## Your objective
Find every line in the listing below that contains the string "electricbassfinger" and copy each of those lines in full.

## Material for the task
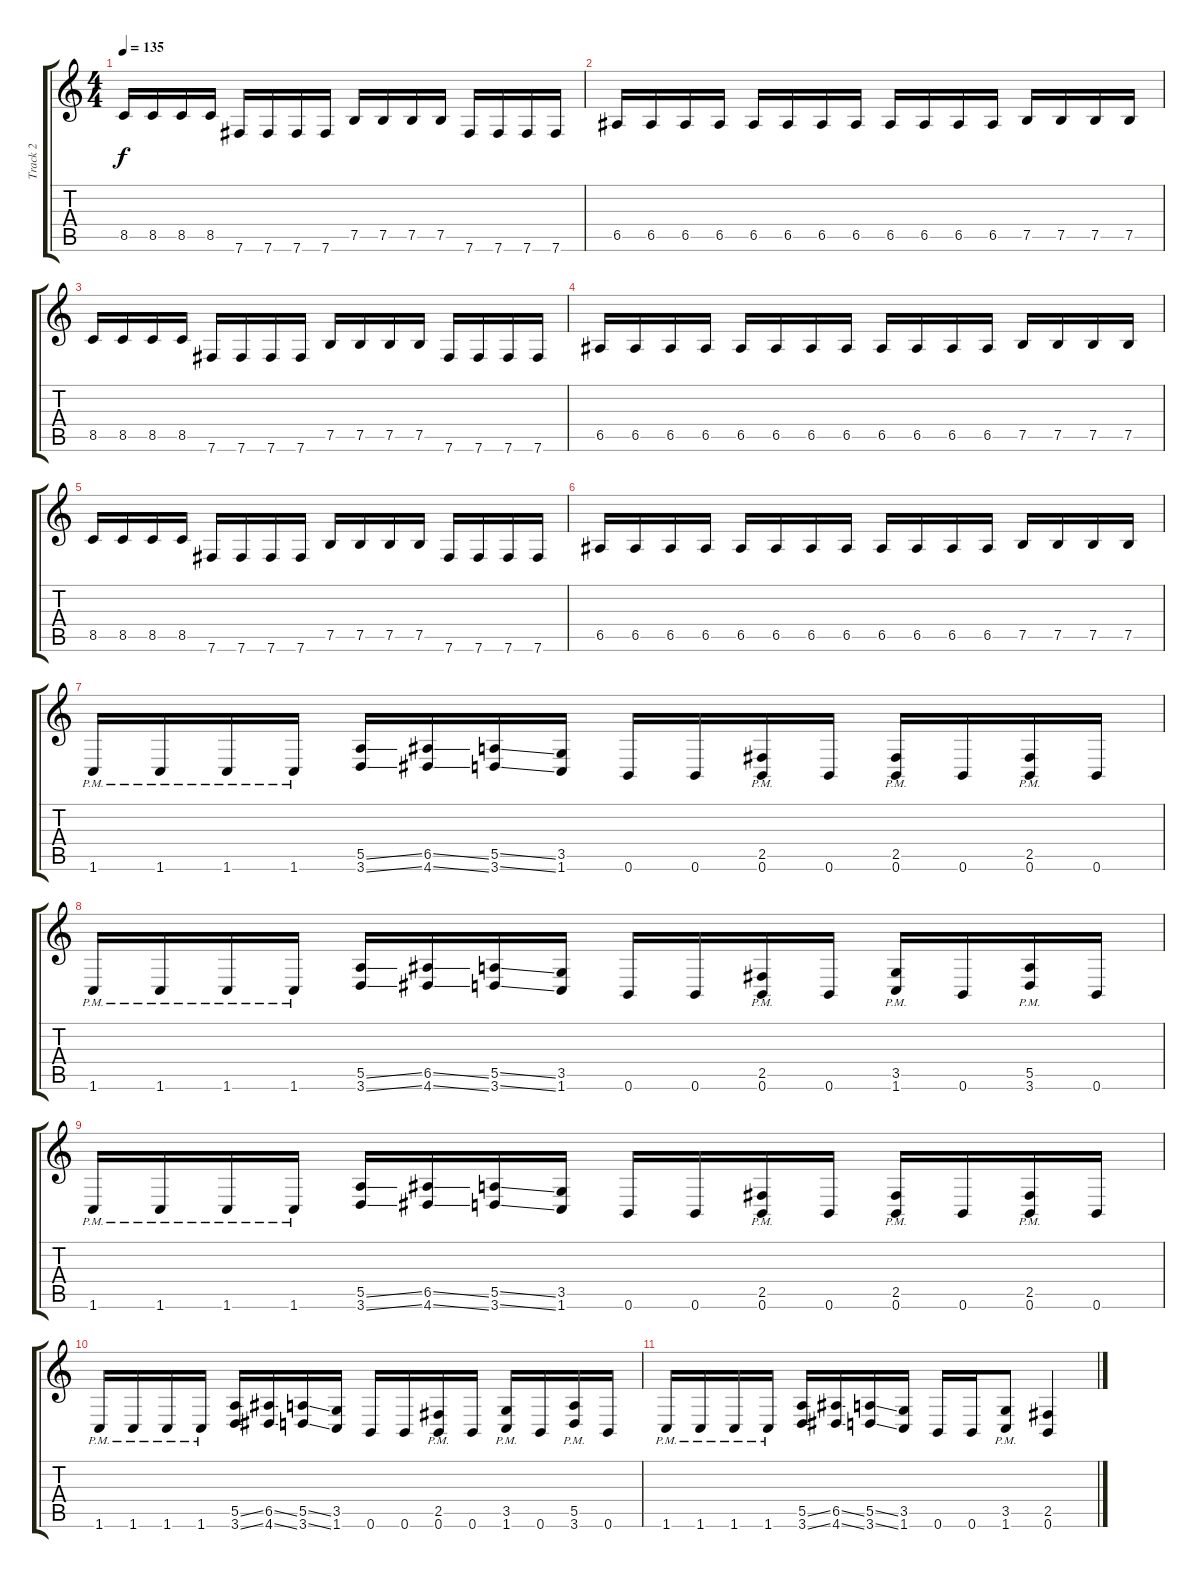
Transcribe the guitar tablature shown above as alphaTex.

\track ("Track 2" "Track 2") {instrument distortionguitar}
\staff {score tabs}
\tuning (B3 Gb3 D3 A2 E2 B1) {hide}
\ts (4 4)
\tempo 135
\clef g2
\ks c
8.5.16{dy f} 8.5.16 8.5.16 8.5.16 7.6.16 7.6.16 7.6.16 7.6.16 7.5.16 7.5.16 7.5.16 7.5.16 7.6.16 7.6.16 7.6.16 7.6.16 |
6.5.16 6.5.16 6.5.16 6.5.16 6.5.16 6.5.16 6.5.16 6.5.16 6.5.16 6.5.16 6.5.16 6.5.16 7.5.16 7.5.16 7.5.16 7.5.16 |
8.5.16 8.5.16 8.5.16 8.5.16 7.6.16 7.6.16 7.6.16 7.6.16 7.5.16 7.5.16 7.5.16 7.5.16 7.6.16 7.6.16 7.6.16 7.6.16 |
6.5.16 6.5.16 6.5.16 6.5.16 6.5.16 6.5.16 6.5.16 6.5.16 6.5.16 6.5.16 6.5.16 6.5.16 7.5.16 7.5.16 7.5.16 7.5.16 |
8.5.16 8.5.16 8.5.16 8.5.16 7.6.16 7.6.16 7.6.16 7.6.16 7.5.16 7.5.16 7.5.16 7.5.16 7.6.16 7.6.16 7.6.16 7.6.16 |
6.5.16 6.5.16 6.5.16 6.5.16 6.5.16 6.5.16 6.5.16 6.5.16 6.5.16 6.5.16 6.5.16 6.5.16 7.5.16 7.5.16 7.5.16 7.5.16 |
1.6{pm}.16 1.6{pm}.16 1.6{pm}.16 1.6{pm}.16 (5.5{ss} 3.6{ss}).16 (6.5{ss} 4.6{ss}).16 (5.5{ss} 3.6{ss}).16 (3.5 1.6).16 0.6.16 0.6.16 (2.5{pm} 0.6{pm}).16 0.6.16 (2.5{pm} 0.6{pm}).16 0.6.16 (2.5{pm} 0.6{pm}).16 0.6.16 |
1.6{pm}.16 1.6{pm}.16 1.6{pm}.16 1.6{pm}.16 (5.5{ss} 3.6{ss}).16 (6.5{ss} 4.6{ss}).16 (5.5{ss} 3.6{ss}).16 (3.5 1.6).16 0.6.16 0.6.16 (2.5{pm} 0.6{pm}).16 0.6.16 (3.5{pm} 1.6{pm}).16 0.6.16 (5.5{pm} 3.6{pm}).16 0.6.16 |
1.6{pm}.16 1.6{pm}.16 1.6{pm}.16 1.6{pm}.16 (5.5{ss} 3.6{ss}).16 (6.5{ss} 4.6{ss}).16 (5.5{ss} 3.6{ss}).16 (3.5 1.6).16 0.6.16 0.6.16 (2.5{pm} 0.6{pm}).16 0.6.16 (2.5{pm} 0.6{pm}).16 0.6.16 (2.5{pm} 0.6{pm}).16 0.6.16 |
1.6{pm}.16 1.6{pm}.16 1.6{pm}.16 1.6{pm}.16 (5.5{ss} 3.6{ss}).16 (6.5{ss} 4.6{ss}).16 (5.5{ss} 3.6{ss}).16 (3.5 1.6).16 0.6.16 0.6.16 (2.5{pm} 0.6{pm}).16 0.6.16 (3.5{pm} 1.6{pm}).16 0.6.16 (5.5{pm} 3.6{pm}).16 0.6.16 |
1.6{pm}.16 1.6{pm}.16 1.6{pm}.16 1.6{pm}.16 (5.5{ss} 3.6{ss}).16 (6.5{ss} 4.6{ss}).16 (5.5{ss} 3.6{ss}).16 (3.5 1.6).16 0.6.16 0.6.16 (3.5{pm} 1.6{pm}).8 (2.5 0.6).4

---

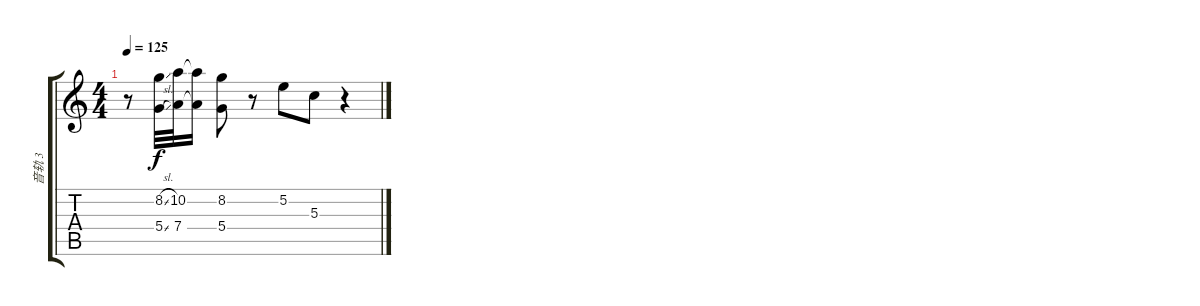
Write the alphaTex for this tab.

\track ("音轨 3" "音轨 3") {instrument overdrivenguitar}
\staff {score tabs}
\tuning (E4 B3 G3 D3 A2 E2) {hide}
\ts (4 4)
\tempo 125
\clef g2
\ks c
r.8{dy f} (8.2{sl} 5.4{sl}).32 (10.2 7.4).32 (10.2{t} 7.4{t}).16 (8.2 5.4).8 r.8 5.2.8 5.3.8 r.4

--

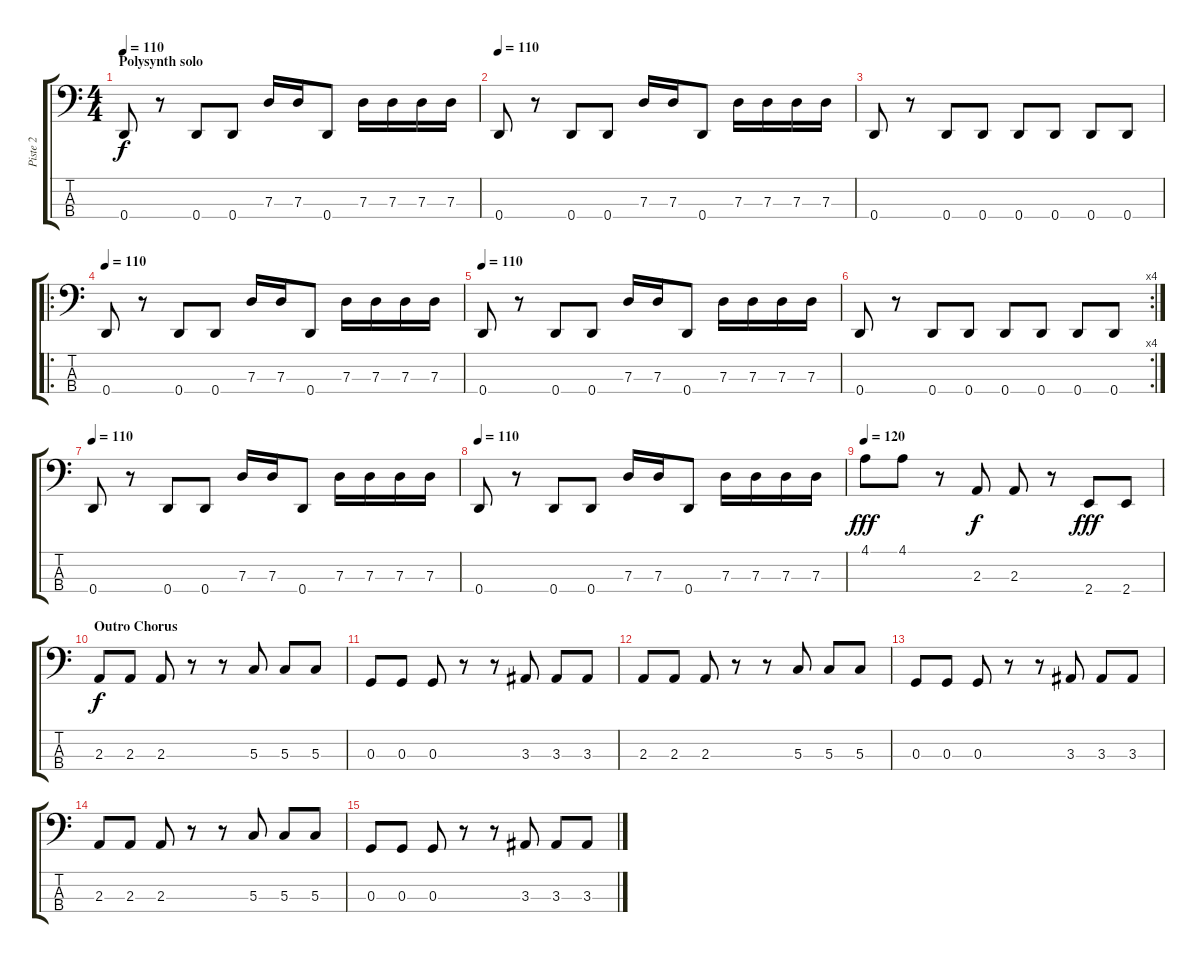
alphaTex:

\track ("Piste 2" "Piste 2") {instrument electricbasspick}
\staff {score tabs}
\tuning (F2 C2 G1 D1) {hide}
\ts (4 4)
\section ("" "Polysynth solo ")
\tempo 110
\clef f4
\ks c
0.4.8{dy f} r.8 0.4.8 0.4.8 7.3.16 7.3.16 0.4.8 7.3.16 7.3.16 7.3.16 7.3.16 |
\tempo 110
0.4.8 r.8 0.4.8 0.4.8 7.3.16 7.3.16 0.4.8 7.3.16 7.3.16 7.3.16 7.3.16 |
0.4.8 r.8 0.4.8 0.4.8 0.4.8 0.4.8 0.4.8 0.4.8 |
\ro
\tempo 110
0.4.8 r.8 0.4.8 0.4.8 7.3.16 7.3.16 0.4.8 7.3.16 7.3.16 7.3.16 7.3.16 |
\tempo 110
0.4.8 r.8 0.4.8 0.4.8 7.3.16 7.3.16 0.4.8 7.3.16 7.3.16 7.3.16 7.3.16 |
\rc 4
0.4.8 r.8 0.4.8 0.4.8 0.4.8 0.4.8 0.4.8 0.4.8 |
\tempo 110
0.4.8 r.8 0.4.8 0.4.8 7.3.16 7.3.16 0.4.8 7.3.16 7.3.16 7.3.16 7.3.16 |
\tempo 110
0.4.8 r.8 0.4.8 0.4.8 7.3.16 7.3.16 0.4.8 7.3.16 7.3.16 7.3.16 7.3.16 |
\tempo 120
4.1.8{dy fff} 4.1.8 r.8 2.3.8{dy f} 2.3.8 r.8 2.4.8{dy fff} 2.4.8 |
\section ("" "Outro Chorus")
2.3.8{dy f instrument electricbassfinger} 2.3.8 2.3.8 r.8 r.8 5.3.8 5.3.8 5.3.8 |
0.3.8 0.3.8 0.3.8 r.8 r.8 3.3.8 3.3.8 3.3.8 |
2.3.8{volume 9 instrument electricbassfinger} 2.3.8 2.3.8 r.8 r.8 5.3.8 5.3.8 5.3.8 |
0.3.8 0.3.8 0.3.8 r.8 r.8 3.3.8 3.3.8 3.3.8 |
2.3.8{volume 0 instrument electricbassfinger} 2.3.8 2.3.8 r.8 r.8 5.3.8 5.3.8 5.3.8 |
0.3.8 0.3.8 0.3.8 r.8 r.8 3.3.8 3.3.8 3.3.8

## Output of the exercise
2.3.8{dy f instrument electricbassfinger} 2.3.8 2.3.8 r.8 r.8 5.3.8 5.3.8 5.3.8 |
2.3.8{volume 9 instrument electricbassfinger} 2.3.8 2.3.8 r.8 r.8 5.3.8 5.3.8 5.3.8 |
2.3.8{volume 0 instrument electricbassfinger} 2.3.8 2.3.8 r.8 r.8 5.3.8 5.3.8 5.3.8 |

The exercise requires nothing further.